Sulastri memegang tangan dara itu.

   "Sudahlah, jangan menyebut lagi nama Ayahmu yang sudah tidak ada. Tentang Resi Mahapati, memang aku menduga bahwa dia adalah orang yang tidak baik. Sayang sekali bahwa kakak dari Kakang Sutejo telah menjadi selirnya, bahkan sekarang Kakang Sutejo terbujuk dan membantunya. Mahapati adalah pembunuh guruku Eyang Jembros, maka aku harus dapat membalasnya kelak."

   Joko Handoko memandangnya dengan penuh selidik.

   "Harap kau hati-hati, Diajeng Sulastri. Mahapati itu adalah seorang yang memiliki kesaktian tinggi, apalagi setelah ternyata Sutejo adalah Adik iparnya. Aku tahu Sutejo memilki kepandaian yang hebat pula. Dan di Mojopahit terdapat banyak orang-orang sakti, bahkan Guru kami, Resi Harimurti, juga menjadi pembantu Mahapati. Engkau hendaknya jangan sembrono untuk menyerbu ke sana."

   Sulastri menggeleng kepala.

   "Tidak, aku pun tidak sebodoh itu, Kakangmas Joko. Aku akan menanti saat yang baik dan tepat, dan sekarang yang penting bagiku adalah mencari pusaka Kolonadah yang hilang."

   "Menurut pendapatku, pusaka itu tentu telah dibawa oleh Ki Ageng Palandongan."

   Sulastri mengangguk-angguk.

   "Kurasa pun begitulah.

   Eyang Empu memesan kepadaku untuk menyerahkan pusaka itu kepada Pangeran Pati. Akan tetapi melihat perkembangan keadaan, aku sendiripun merasa tidak cocok kalau Mojopahit dipegang oleh bukan keturunan mendiang Sang Prabu Kertanegara. Aku berfihak kepada mendiang Guruku Adipati Ronggo Lawe dan para pemberontak lain.
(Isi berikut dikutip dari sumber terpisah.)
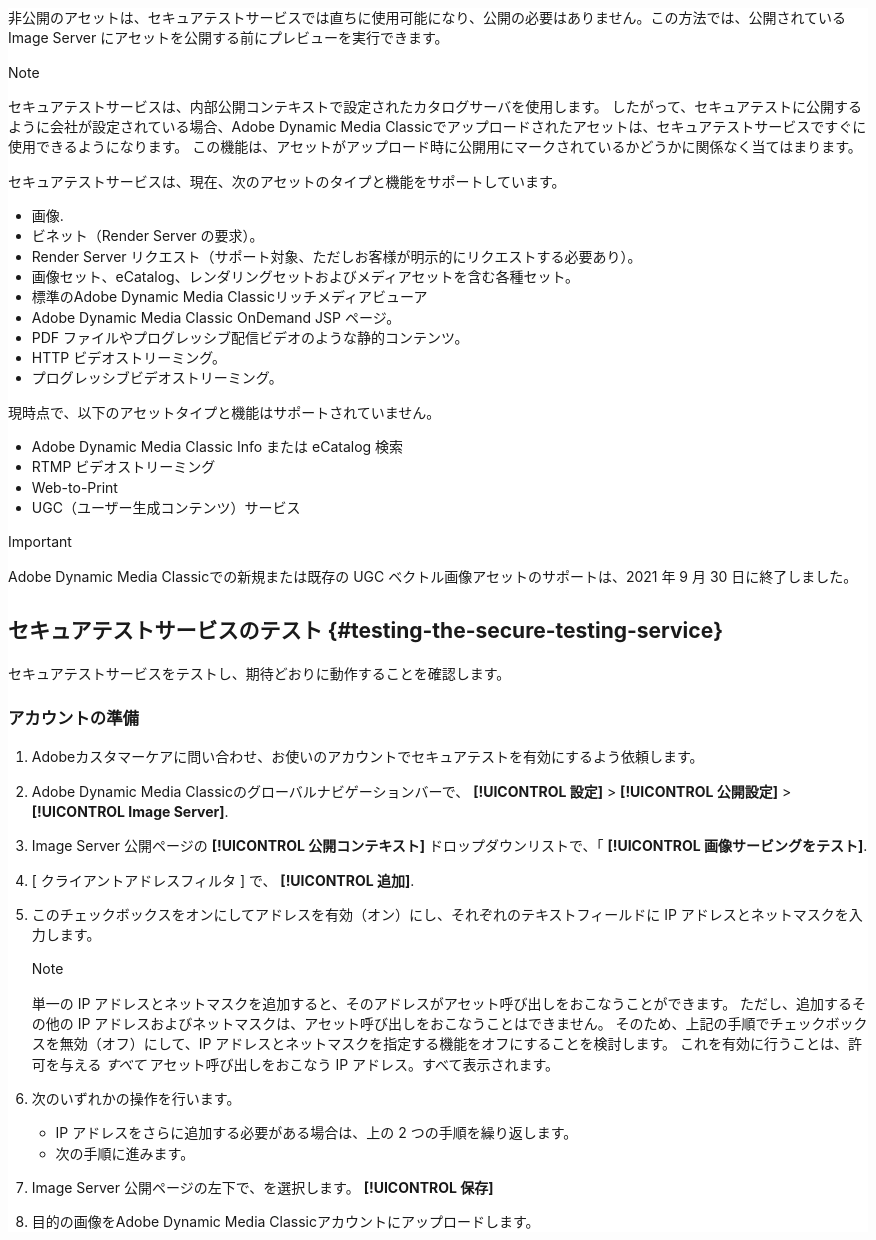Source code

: 非公開のアセットは、セキュアテストサービスでは直ちに使用可能になり、公開の必要はありません。この方法では、公開されている Image Server にアセットを公開する前にプレビューを実行できます。

>[!NOTE]
>
>セキュアテストサービスは、内部公開コンテキストで設定されたカタログサーバを使用します。 したがって、セキュアテストに公開するように会社が設定されている場合、Adobe Dynamic Media Classicでアップロードされたアセットは、セキュアテストサービスですぐに使用できるようになります。 この機能は、アセットがアップロード時に公開用にマークされているかどうかに関係なく当てはまります。

セキュアテストサービスは、現在、次のアセットのタイプと機能をサポートしています。



* 画像.
* ビネット（Render Server の要求）。
* Render Server リクエスト（サポート対象、ただしお客様が明示的にリクエストする必要あり）。
* 画像セット、eCatalog、レンダリングセットおよびメディアセットを含む各種セット。
* 標準のAdobe Dynamic Media Classicリッチメディアビューア
* Adobe Dynamic Media Classic OnDemand JSP ページ。
* PDF ファイルやプログレッシブ配信ビデオのような静的コンテンツ。
* HTTP ビデオストリーミング。
* プログレッシブビデオストリーミング。

現時点で、以下のアセットタイプと機能はサポートされていません。

* Adobe Dynamic Media Classic Info または eCatalog 検索
* RTMP ビデオストリーミング
* Web-to-Print
* UGC（ユーザー生成コンテンツ）サービス

>[!IMPORTANT]
>
>Adobe Dynamic Media Classicでの新規または既存の UGC ベクトル画像アセットのサポートは、2021 年 9 月 30 日に終了しました。

## セキュアテストサービスのテスト {#testing-the-secure-testing-service}

セキュアテストサービスをテストし、期待どおりに動作することを確認します。



### アカウントの準備



1. Adobeカスタマーケアに問い合わせ、お使いのアカウントでセキュアテストを有効にするよう依頼します。
1. Adobe Dynamic Media Classicのグローバルナビゲーションバーで、 **[!UICONTROL 設定]** > **[!UICONTROL 公開設定]** > **[!UICONTROL Image Server]**.
1. Image Server 公開ページの **[!UICONTROL 公開コンテキスト]** ドロップダウンリストで、「 **[!UICONTROL 画像サービングをテスト]**.
1. [ クライアントアドレスフィルタ ] で、 **[!UICONTROL 追加]**.
1. このチェックボックスをオンにしてアドレスを有効（オン）にし、それぞれのテキストフィールドに IP アドレスとネットマスクを入力します。

   >[!NOTE]
   >
   >単一の IP アドレスとネットマスクを追加すると、そのアドレスがアセット呼び出しをおこなうことができます。 ただし、追加するその他の IP アドレスおよびネットマスクは、アセット呼び出しをおこなうことはできません。 そのため、上記の手順でチェックボックスを無効（オフ）にして、IP アドレスとネットマスクを指定する機能をオフにすることを検討します。 これを有効に行うことは、許可を与える *すべて* アセット呼び出しをおこなう IP アドレス。すべて表示されます。

1. 次のいずれかの操作を行います。
   * IP アドレスをさらに追加する必要がある場合は、上の 2 つの手順を繰り返します。
   * 次の手順に進みます。
1. Image Server 公開ページの左下で、を選択します。 **[!UICONTROL 保存]**
1. 目的の画像をAdobe Dynamic Media Classicアカウントにアップロードします。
Oleh karena itu,mengingat bahwa pusaka Kolonadah tadinya adalah milik Adipati Ronggo Lawe, maka aku akan menyelidiki apakah benar kini terjatuh ke tangan Ki Ageng Palandongan. Kalau benar demikian, aku hanya akan mengajak Ki Ageng Palandongan untuk berunding, kepada siapa sebaiknya pusaka itu diserahkan, karena beliau adalah mertua Adipati Ronggo Lawe."

   Kakak beradik itu mengangguk-angguk.

   "Pendapatmu itu bijaksana, mbakayu Sulastri,"

   Kata Roro Kartiko.

   "Menurut perhitunganku, tentu Ki Ageng Palandongan melarikan diri ke Lumajang karena semenjak gugurnya Adipati Ronggo Lawe, dia pun boyongan ke sana dan tentu berlindung di bawah kekuasaan Adipati Wirorojo, dan memang semua sisa anak buah Adipati Ronggo Lawe dan Senopati Lembu Sora juga berkumpul di Lumajang."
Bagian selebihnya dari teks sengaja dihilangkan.